A clueless American’s take on Brexit
Brexit, you now have our attention. For months, it seemed like a quaint English dust-up that would go away once the votes were counted.
Man O man did the media get this wrong? The vote was not all that close.
17.4 million Brexit (51.9%)
16.1 million stay (48.1%)
As a point of comparison, the vote difference was similar to the 2012 Obama trouncing of Mitt Romney. The vote was 51.1% Obama to 47.2% Romney.
Now that Brexit has been approved, I’ve done a 24 hour study cram to understand what the heck happened, and what this means.
Did the British voters get it wrong?
Stock markets, world leaders, economics experts opposed the Brexit. Stocks markets are unhappy, the pound is falling, and prognosticators are forecasting economic malaise for the UK.

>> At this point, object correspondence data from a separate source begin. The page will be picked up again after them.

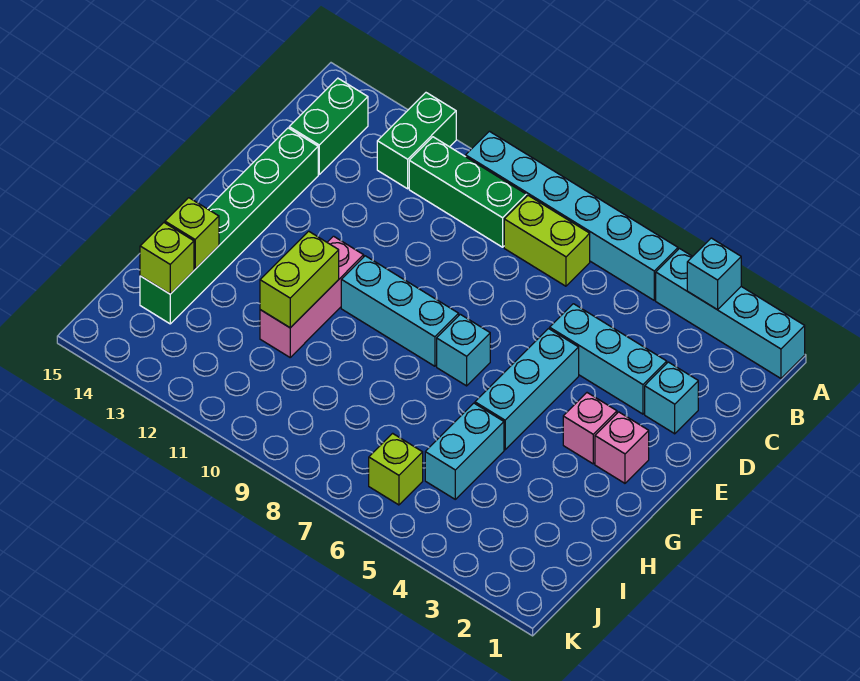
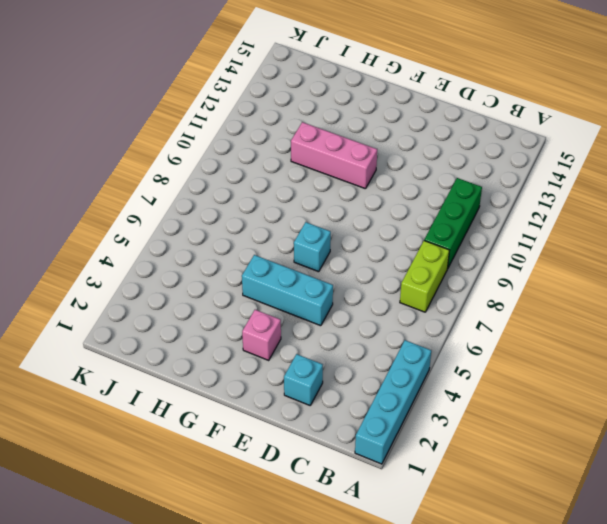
none -> cyan 1x6 brick [466,131,678,300]
none -> green 1x2 brick [377,93,456,189]
none -> green 1x2 brick [289,78,368,174]

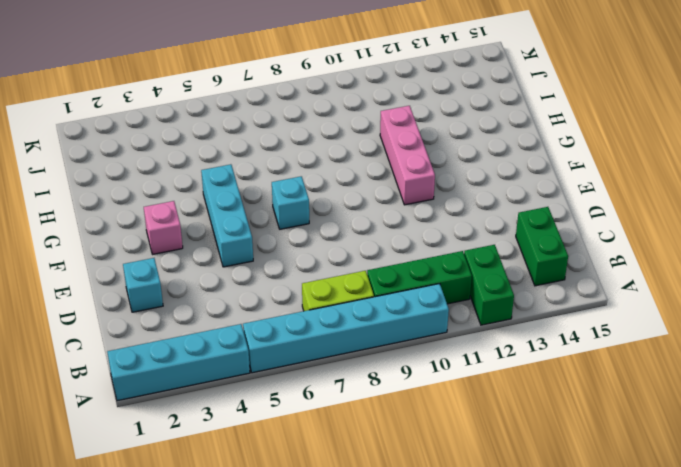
none -> cyan 1x3 brick [550,304,667,414]
none -> green 1x6 brick [140,128,318,324]
none -> pink 1x1 brick [595,412,649,483]

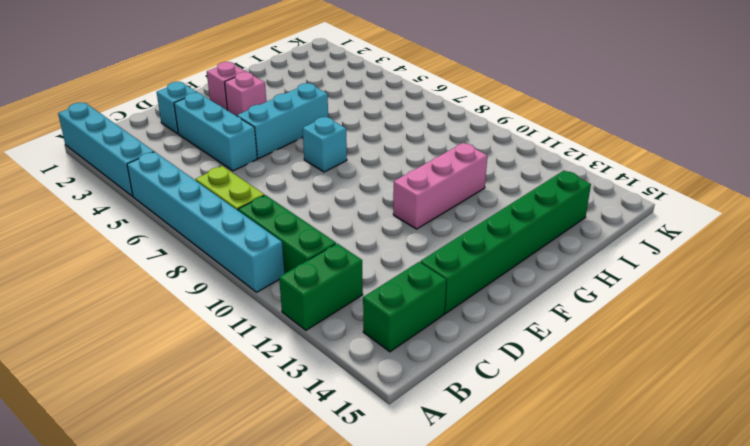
none -> cyan 1x3 brick [341,256,459,366]
none -> cyan 1x2 brick [425,403,504,499]
none -> lime 1x1 brick [369,433,423,505]

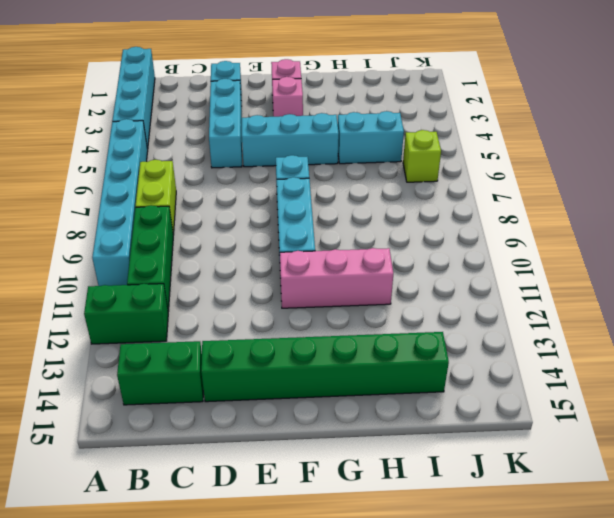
none -> cyan 1x1 brick [687,238,741,310]
none -> lime 1x2 brick [260,231,339,328]
none -> lime 1x1 brick [165,198,219,269]

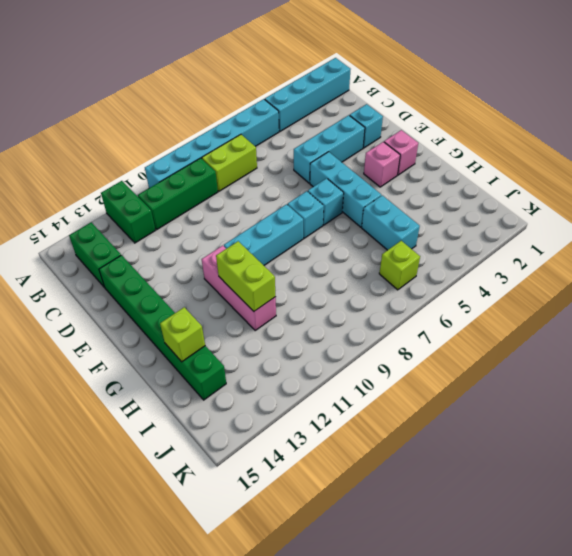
cyan 1x1 brick [308,178,344,225] -> cyan 1x1 brick moved to [687,238,741,310]
none -> lime 1x1 brick [140,223,194,294]

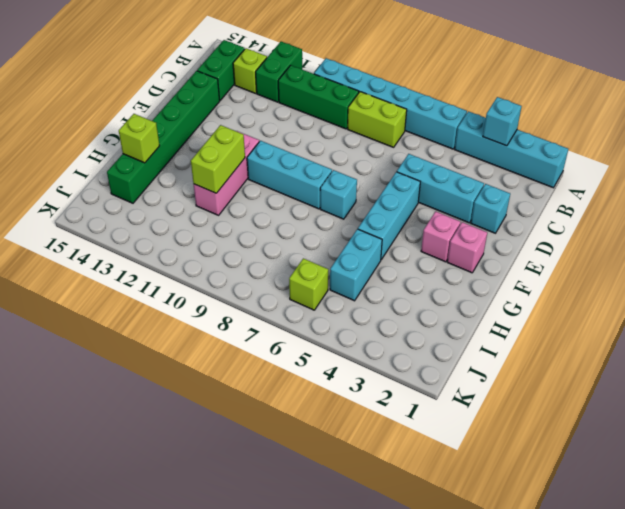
lime 1x1 brick [233,48,267,93] -> lime 1x1 brick moved to [140,223,194,294]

How the media is framing Brexit
Brexit supporters are being cast as xenophobic, anti-intellectual, anti-immigration and racist by the pro EU factions. Brexit supporters are rallying behind the banner of nationalism, and claim to be champions of the working class. Brexit supporters point out a sovereignty issue with their EU membership. Essentially they are arguing that the UK does not have the ability to vote for their EU representatives, and therefore are being governed by the EU rules without proper representation.
The racist angle
Brexit supporters are being accused, right or wrongly, of being racist. According to EU supporters and the media, Brexit supporters are blaming Non-Christians, especially Muslims, and immigrants for the problems of the British economy.
The fluid work force of the EU
Apparently, any citizen of an EU nation can work freely throughout any of the 28 (soon to be 27) member nations. Brexit supporters are complaining about not just Syrian refugees burdening their social systems, but also workers from poorer EU nations like Poland taking up jobs and residence in the UK.
We won’t know till the divorce papers are signed
The UK’s breakup with the EU is going to take a couple of years to complete. A huge unknown is how the breakup is going to work out. If the EU wants to be vindictive, they could make trade with the UK more restrictive and cumbersome. This is a huge risk for the UK economy. The EU might try to cripple British exports to the 27 EU nations, and withhold or inflate the cost of critical imports to the UK. If the EU decides to let the UK go amicably, they could continue to trade freely with the UK, no harm, no foul.
British expats may need to go home, foreigners may need to get out
The UK and EU trade relationship is up in the air, but the free flow of British ex-pats working in EU nations, and citizens of EU nations working in the UK should slow down considerably. What will happen with the current Brits working in other EU nations and citizens of EU nations currently working in the UK? Will they be grandfathered in, or will they have to pack their bags? All up in the air and pending EU exit provisions.
The Eurozone (EU) currently looks like this:
The colored countries are in currently, the grey areas are not. So who’s not in?
- Iceland, and
- 17 or so other smaller nations (many former Soviet Bloc nations such as Moldova, Kazakastan, Albania).
The two biggest winners in terms of GDP per capita have come outside of the EU. Finland ranks #1, and Switzerland #2 in terms of GDP per capita (excepting tiny Luxembourg, population 556,000). Although it is hard to say for certain that Finland and Switzerland benefited from abstaining from joining the EU, their success does boost the Brexit case. See the appendix for charts and graphs on GDP per capita figures.
Another trend the data shows is that the weaker economic nations who joined the EU (mostly in 2004), have grown their GDP per capita at a faster rate than similar non-EU nations.
Could the benefits of the weaker EU nations have come at the expense of the wealthier EU nations? The data is limited. Proving that connection is difficult, but could be inferred.
If the UK can negotiate a deal similar to how the EU interacts with Finland and Switzerland, the Brexit might not have a major impact after all. If the UK can then match the economic success of Switzerland and Finland, the Brexiters may own the last laugh.
What we know is we don’t know
Way to early to tell how things will unfold. If Brexit turns out to be an economic win for the UK, other nations may want to follow their lead. That scenario could lead to the ultimate demise of the EU. The UK’s economy is heavily trade dependent. If the Brexit harms their ability to be a leading trade partner, their economy could falter. Another possible issue is if bright and talented foreign workers hurt Britain’s innovation and workforce and education competitiveness, they could fall behind other nations with more dynamic and diverse work forces. What nationalist proponents need to understand is that we are living in a global economy, and it will only become more so. If a nation cannot compete on an international level, no amount of protectionism and isolation will restore and provide its citizens with wealth and prosperity. Economies that are isolated include Cuba, North Korea and Venezuela. When China changed its isolationist economy and determined it needed to compete on an international level, their economy boomed. That being said, the UK is so integrated in the European and global economy, that Brexit should not significantly change their attitude toward international trade and competition. Time will tell, but after studying the data, I am less stressed out about Brexit than I was 19 hours ago.